Anti-stall always — never block >3 s on a browser action; incremental wait → snapshot → check; max 4 attempts per goal; mark [TIMEOUT] and move on.
Evidence for every DEFECT — screenshot + console + network + DB query result. "It looked broken" is not a defect.
No destructive PoCs — confirm XSS/SQLi with a benign payload (document.title='XSS', SELECT 1), never DROP TABLE or real data exfil.

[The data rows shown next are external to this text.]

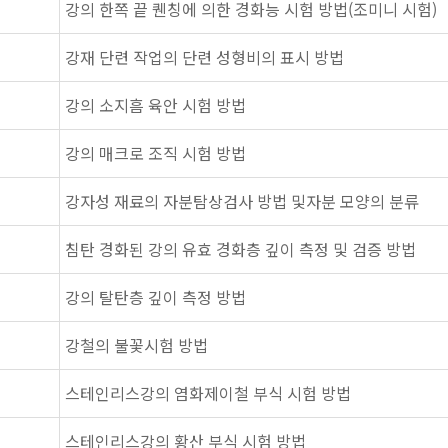
강의 한쪽 끝 퀜칭에 의한 경화능 시험 방법(조미니 시험)
강재 단련 작업의 단련 성형비의 표시 방법
강의 소지흠 육안 시험 방법
강의 매크로 조직 시험 방법
강자성 재료의 자분탐상검사 방법 및자분 모양의 분류
침탄 경화된 강의 유효 경화층 깊이 측정 및 검증 방법
강의 탈탄층 깊이 측정 방법
강철의 불꽃시험 방법
스테인리스강의 염화제이철 부식 시험 방법
스테인리스강의 황산 부식 시험 방법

Ask before mutating production rows — DDL (schema changes) for a requested fix ships; DELETE/UPDATE/TRUNCATE on real production data asks first.
Secrets by name only — never print .env values in chat or screenshots.
Honest verdict — do not declare "no defects" if any cell is untested. Mark untested cells N-A with a note explaining why (auth blocked, no data, etc.).
Offer to fix after the report — ask which Critical/High defects to address first; use test-playwright PDCA discipline when applying fixes.
MCP schemas first — always check tool schemas under mcps/<server>/tools/ before calling any MCP tool.
Pure-native iOS/Android out of scope — document it in the report if relevant.